▶ _YOUR INSTRUCTIONS_
Give back the data in full. Leave nothing out.

▶ _EXERCISE INPUTS_

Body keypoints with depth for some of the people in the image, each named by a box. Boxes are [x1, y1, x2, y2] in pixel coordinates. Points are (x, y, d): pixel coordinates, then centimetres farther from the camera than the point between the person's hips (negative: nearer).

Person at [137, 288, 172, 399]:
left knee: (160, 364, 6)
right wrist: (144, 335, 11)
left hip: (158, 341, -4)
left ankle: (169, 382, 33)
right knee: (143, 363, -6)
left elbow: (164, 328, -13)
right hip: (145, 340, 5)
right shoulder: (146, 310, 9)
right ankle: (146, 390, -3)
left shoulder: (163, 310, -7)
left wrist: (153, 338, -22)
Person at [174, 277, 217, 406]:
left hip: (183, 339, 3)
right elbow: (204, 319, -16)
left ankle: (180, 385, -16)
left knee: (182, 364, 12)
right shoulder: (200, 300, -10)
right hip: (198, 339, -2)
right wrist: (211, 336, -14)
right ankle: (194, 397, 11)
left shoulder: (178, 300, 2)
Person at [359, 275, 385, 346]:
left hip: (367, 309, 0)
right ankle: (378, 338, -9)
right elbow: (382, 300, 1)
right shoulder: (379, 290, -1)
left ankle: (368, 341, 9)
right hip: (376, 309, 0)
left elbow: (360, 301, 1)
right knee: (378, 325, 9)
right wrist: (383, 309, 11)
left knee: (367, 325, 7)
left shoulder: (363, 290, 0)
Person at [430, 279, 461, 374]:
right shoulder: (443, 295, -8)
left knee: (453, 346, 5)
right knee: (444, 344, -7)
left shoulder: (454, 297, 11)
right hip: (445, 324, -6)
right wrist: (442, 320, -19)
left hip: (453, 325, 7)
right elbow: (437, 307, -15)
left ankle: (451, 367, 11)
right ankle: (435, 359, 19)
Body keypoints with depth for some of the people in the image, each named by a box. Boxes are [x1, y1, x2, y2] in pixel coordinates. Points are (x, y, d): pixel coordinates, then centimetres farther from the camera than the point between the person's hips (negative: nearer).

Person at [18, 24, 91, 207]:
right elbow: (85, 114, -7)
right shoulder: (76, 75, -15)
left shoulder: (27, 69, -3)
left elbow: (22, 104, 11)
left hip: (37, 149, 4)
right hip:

▶ _OUTPUT OF THE EXERCISE_
Body keypoints with depth for some of the people in the image, each named by a box. Boxes are [x1, y1, x2, y2] in pixel coordinates. Points are (x, y, d): pixel coordinates, then centimetres farther from the camera than the point between the person's hips (negative: nearer).

Person at [137, 288, 172, 399]:
left knee: (160, 364, 6)
right wrist: (144, 335, 11)
left hip: (158, 341, -4)
left ankle: (169, 382, 33)
right knee: (143, 363, -6)
left elbow: (164, 328, -13)
right hip: (145, 340, 5)
right shoulder: (146, 310, 9)
right ankle: (146, 390, -3)
left shoulder: (163, 310, -7)
left wrist: (153, 338, -22)
Person at [174, 277, 217, 406]:
left hip: (183, 339, 3)
right elbow: (204, 319, -16)
left ankle: (180, 385, -16)
left knee: (182, 364, 12)
right shoulder: (200, 300, -10)
right hip: (198, 339, -2)
right wrist: (211, 336, -14)
right ankle: (194, 397, 11)
left shoulder: (178, 300, 2)
Person at [359, 275, 385, 346]:
left hip: (367, 309, 0)
right ankle: (378, 338, -9)
right elbow: (382, 300, 1)
right shoulder: (379, 290, -1)
left ankle: (368, 341, 9)
right hip: (376, 309, 0)
left elbow: (360, 301, 1)
right knee: (378, 325, 9)
right wrist: (383, 309, 11)
left knee: (367, 325, 7)
left shoulder: (363, 290, 0)
Person at [430, 279, 461, 374]:
right shoulder: (443, 295, -8)
left knee: (453, 346, 5)
right knee: (444, 344, -7)
left shoulder: (454, 297, 11)
right hip: (445, 324, -6)
right wrist: (442, 320, -19)
left hip: (453, 325, 7)
right elbow: (437, 307, -15)
left ankle: (451, 367, 11)
right ankle: (435, 359, 19)
Body keypoints with depth for some of the people in the image, each named by a box. Boxes are [x1, y1, x2, y2] in pixel coordinates. Points are (x, y, d): pixel coordinates, then centimetres farther from the camera than the point between the person's hips (negative: nearer).

Person at [18, 24, 91, 207]:
right elbow: (85, 114, -7)
right shoulder: (76, 75, -15)
left shoulder: (27, 69, -3)
left elbow: (22, 104, 11)
left hip: (37, 149, 4)
right hip:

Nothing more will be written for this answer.